O filme se chama olhos estranhostem lugar em Singapura e, como muitas vezes acontece, fala a quem lá vive, mas também a todos nós. pode ser visto até quinta-feira na Sala Lugones do Teatro San Martin e depois no Cinema Cosmos-UBA.Dois enclaves cinéfilos na Avenida Corrientes onde existem pequenos oásis.

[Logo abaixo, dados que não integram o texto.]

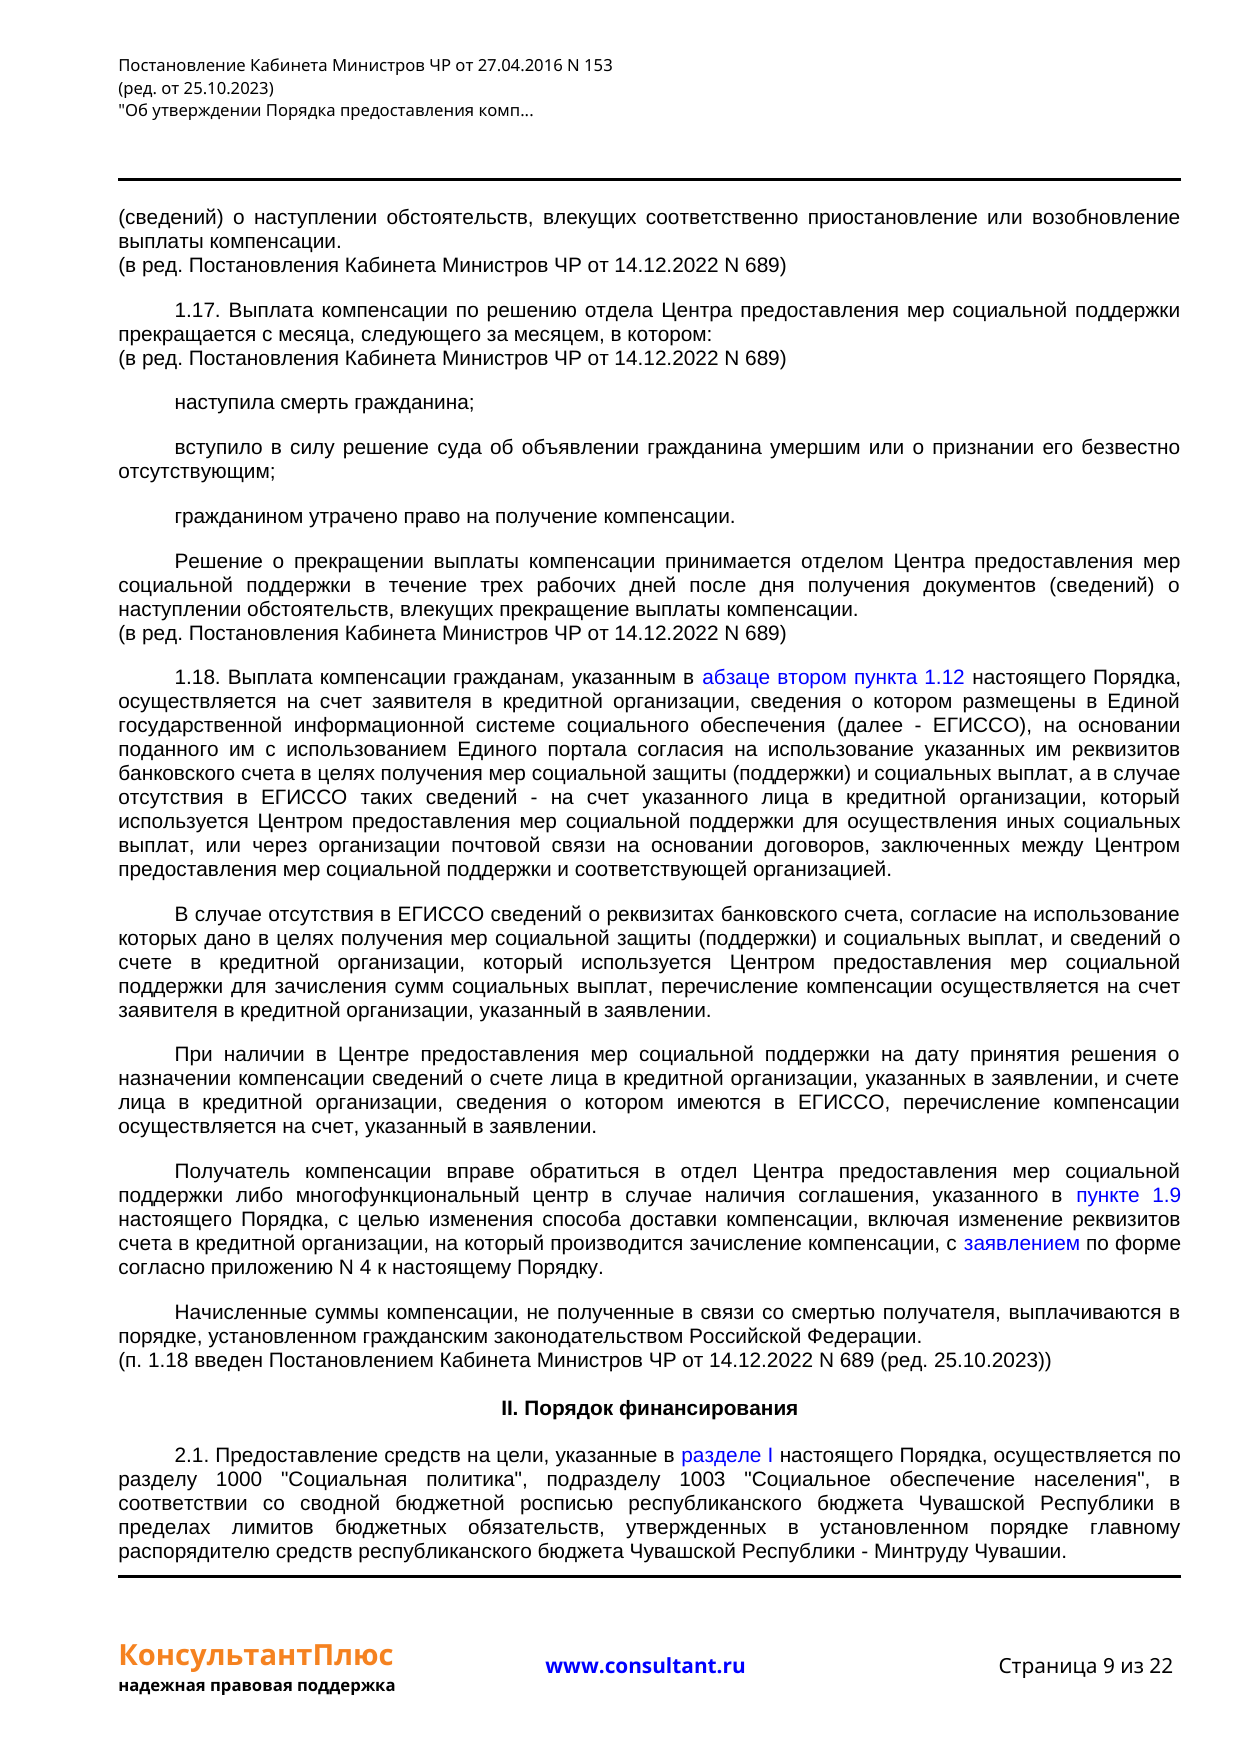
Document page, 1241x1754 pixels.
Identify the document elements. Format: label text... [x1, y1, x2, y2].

text В случае отсутствия в ЕГИССО сведений о реквизитах банковского счета, согласие на использование которых дано в целях получения мер социальной защиты (поддержки) и социальных выплат, и сведений о счете в кредитной организации, который используется Центром предоставления мер социальной поддержки для зачисления сумм социальных выплат, перечисление компенсации осуществляется на счет заявителя в кредитной организации, указанный в заявлении. [118, 902, 1181, 1021]
text 1.18. Выплата компенсации гражданам, указанным в абзаце втором пункта 1.12 настоящего Порядка, осуществляется на счет заявителя в кредитной организации, сведения о котором размещены в Единой государственной информационной системе социального обеспечения (далее - ЕГИССО), на основании поданного им с использованием Единого портала согласия на использование указанных им реквизитов банковского счета в целях получения мер социальной защиты (поддержки) и социальных выплат, а в случае отсутствия в ЕГИССО таких сведений - на счет указанного лица в кредитной организации, который используется Центром предоставления мер социальной поддержки для осуществления иных социальных выплат, или через организации почтовой связи на основании договоров, заключенных между Центром предоставления мер социальной поддержки и соответствующей организацией. [118, 665, 1181, 881]
text Получатель компенсации вправе обратиться в отдел Центра предоставления мер социальной поддержки либо многофункциональный центр в случае наличия соглашения, указанного в пункте 1.9 настоящего Порядка, с целью изменения способа доставки компенсации, включая изменение реквизитов счета в кредитной организации, на который производится зачисление компенсации, с заявлением по форме согласно приложению N 4 к настоящему Порядку. [118, 1159, 1181, 1279]
text вступило в силу решение суда об объявлении гражданина умершим или о признании его безвестно отсутствующим; [118, 435, 1181, 483]
title II. Порядок финансирования [118, 1395, 1181, 1419]
text гражданином утрачено право на получение компенсации. [118, 504, 1181, 528]
text При наличии в Центре предоставления мер социальной поддержки на дату принятия решения о назначении компенсации сведений о счете лица в кредитной организации, указанных в заявлении, и счете лица в кредитной организации, сведения о котором имеются в ЕГИССО, перечисление компенсации осуществляется на счет, указанный в заявлении. [118, 1042, 1181, 1138]
text Начисленные суммы компенсации, не полученные в связи со смертью получателя, выплачиваются в порядке, установленном гражданским законодательством Российской Федерации. [118, 1299, 1181, 1347]
text 1.17. Выплата компенсации по решению отдела Центра предоставления мер социальной поддержки прекращается с месяца, следующего за месяцем, в котором: [118, 297, 1181, 345]
text (в ред. Постановления Кабинета Министров ЧР от 14.12.2022 N 689) [118, 345, 1181, 369]
text 2.1. Предоставление средств на цели, указанные в разделе I настоящего Порядка, осуществляется по разделу 1000 "Социальная политика", подразделу 1003 "Социальное обеспечение населения", в соответствии со сводной бюджетной росписью республиканского бюджета Чувашской Республики в пределах лимитов бюджетных обязательств, утвержденных в установленном порядке главному распорядителю средств республиканского бюджета Чувашской Республики - Минтруду Чувашии. [118, 1443, 1181, 1563]
text (в ред. Постановления Кабинета Министров ЧР от 14.12.2022 N 689) [118, 620, 1181, 644]
text (п. 1.18 введен Постановлением Кабинета Министров ЧР от 14.12.2022 N 689 (ред. 25.10.2023)) [118, 1347, 1181, 1371]
text Решение о прекращении выплаты компенсации принимается отделом Центра предоставления мер социальной поддержки в течение трех рабочих дней после дня получения документов (сведений) о наступлении обстоятельств, влекущих прекращение выплаты компенсации. [118, 548, 1181, 620]
text наступила смерть гражданина; [118, 390, 1181, 414]
text (в ред. Постановления Кабинета Министров ЧР от 14.12.2022 N 689) [118, 253, 1181, 277]
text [118, 205, 1181, 253]
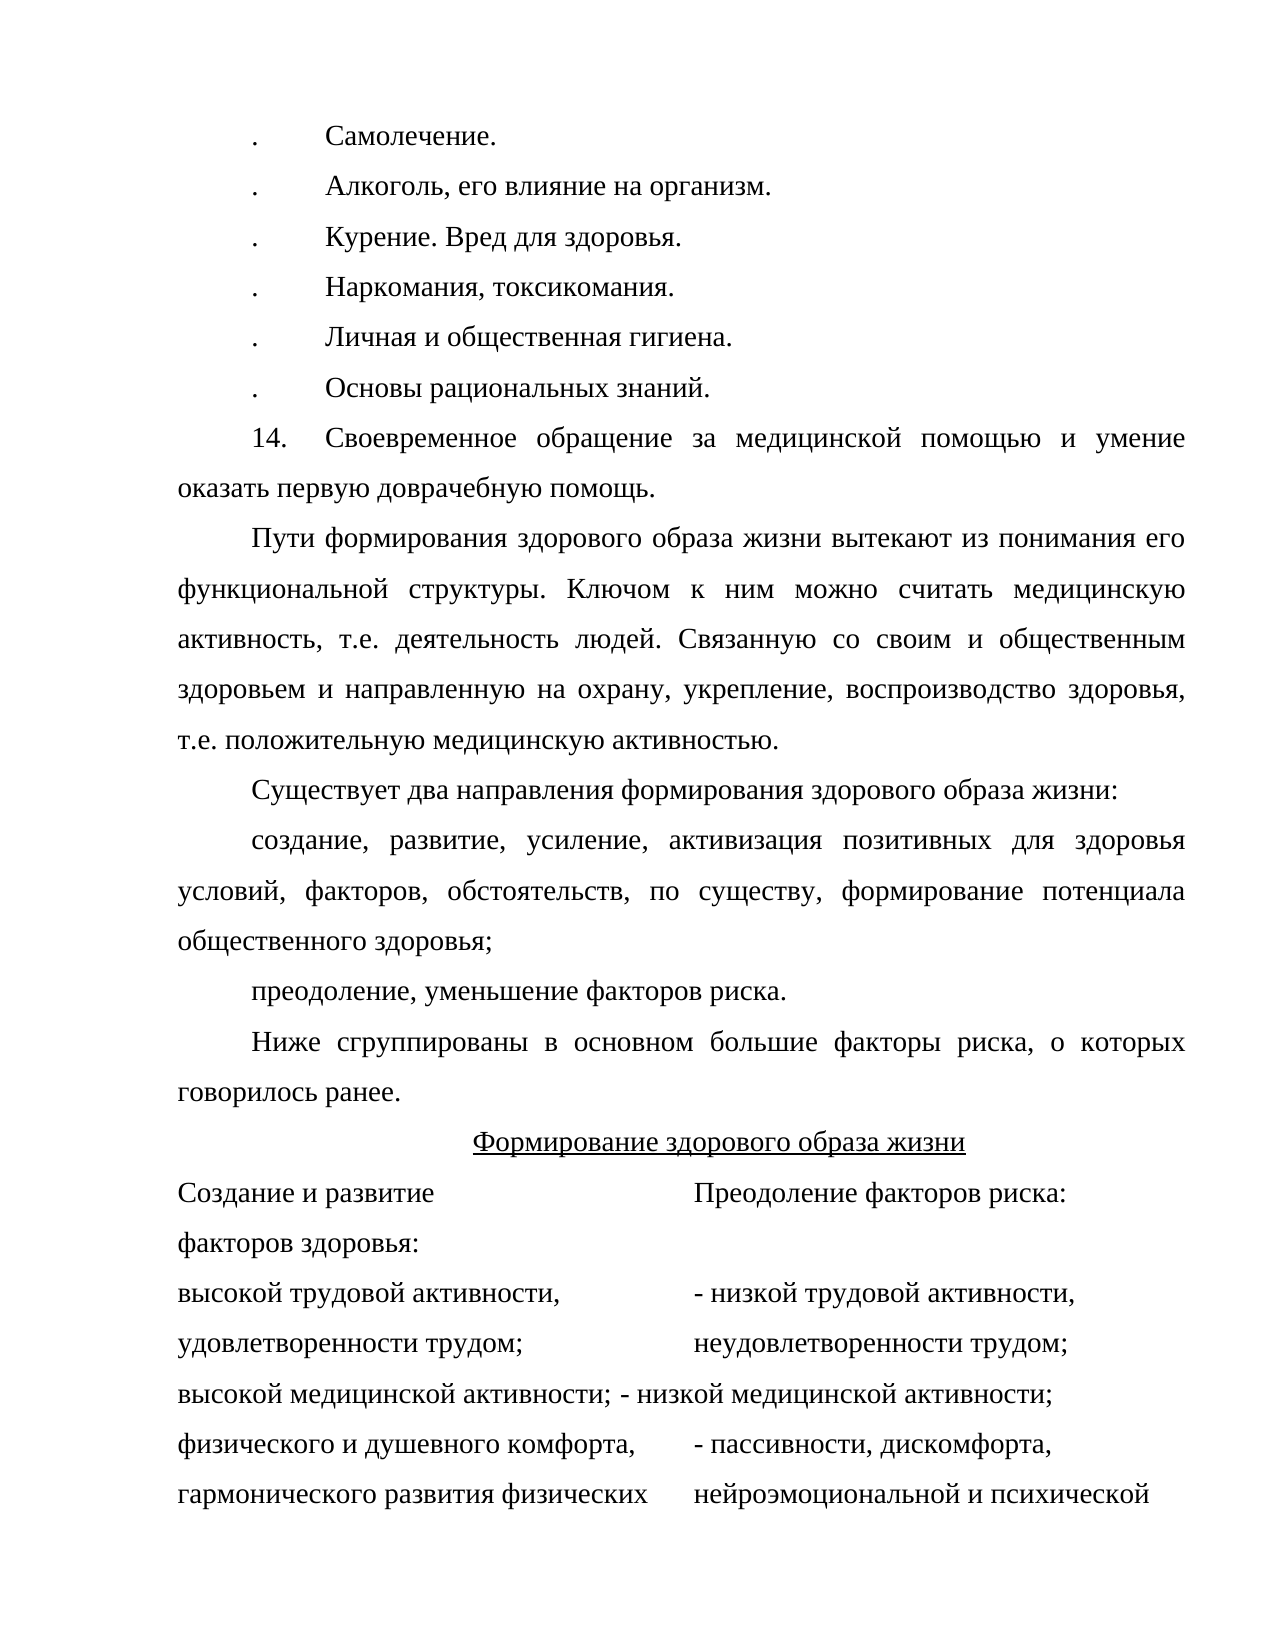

Aqueles que acham a ideia de um oásis indescritível são seus heróis Olhos estranhos. Filmado por Yeo Siu Hua (autor premiado Um país imaginadoO filme deixa de lado os postais luminosos que estamos habituados a ver de Singapura e ganha, pode-se dizer, o seu homólogo.Enormes complexos de edifícios onde vivem pessoas comuns; colmeias humanas nas quais basta olhar pela janela para ter acesso à privacidade dos outros.
O cerne do filme está aí: a intimidade, hoje. os personagens de olhos estranhos Eles constroem suas vidas diante de janelas físicas: vidros, molduras, ferragens; sujeito aos olhares casuais, curiosos ou perversos de outras pessoasS. Eles, por sua vez, são revelados nessas janelas virtuais, que são as redes sociais. E são observados por milhares de câmeras de segurança cujas imagens, sejam elas visualizadas na sala de uma delegacia ou no monitor de um computador, parecem minúsculas janelas; rede, onde você pode acompanhar o movimento de uma pessoa saindo do elevador, andando pelo corredor, abrindo a porta.
Eles são observados por milhares de câmeras de segurança cujas imagens, sejam visualizadas na sala de uma delegacia ou no monitor de um computador, parecem pequenas janelas; rede onde é possível acompanhar o movimento de uma pessoa saindo do elevador, andando pelo corredor, abrindo a porta.
“O gesto íntimo rompe a fronteira invisível através da qual cada pessoa se preserva e se apropria”, escreve François Julien num ensaio sobre o conceito de intimidade. Porque não se trata apenas de abrir fronteiras visuais. Existe uma forma de exercitar a intimidade amorosa, a maternidade, a paternidade, que também circulam nessa teia infinita. E entre imagem e imagem, entre tantas câmeras e uma torrente de pixels, o que se vê é uma certa versão do vazio.
A proposta de Yeo Siew Hua não é formal. antes pelo contrário. O filme começa com uma típica intriga policial. há um jovem casal, uma menina e sua filha desaparecida, vídeos misteriosos que mostram que alguém os filma constantemente, um policial que lidera a investigação.
Logo a investigação importa menos do que a sufocação e os abismos emocionais que cada personagem enfrenta. “Três gerações vivem na mesma casa”, diz o detetive que trabalha no caso, de forma mais zombeteira do que inexplicável. A jovem família mora com a mãe do menino em um das centenas de apartamentos do complexo imobiliário. À medida que a trama se desenrola, descobrimos que o homem de meia-idade que os filmava obsessivamente da janela de um prédio próximo está, por sua vez, morando com a mãe. E essa é apenas uma frase que escapa e se torna importante apenas no final do filme. há alguém que saiu daquela casa. Uma ausência que pesa. A primeira descoberta. caçador transmite mais fragilidade do que depravação.
“Uma vez vi um homem no parque. Ele era um pouco mais velho, não era particularmente perceptível. Enquanto a observava, comecei a inventar uma história para ela. Mais tarde, percebi que estava projetando nele minhas próprias ambições. Cheguei até a pensar que talvez essa pessoa fosse eu. Devo ter sentido um certo prazer em fazer isso secretamente”, diz o diretor em entrevista.
A verdade é que para além do interesse em investigar as múltiplas consequências de um olhar tão multiplicado (“Numa pequena cidade-estado como Singapura, não existe ‘fora’ do sistema. O ato de olhar e ser olhado torna-se parte de um ritual diário”, diria), Yeo Siu Hua acaba por falar de conexões humanas e por vezes de desespero.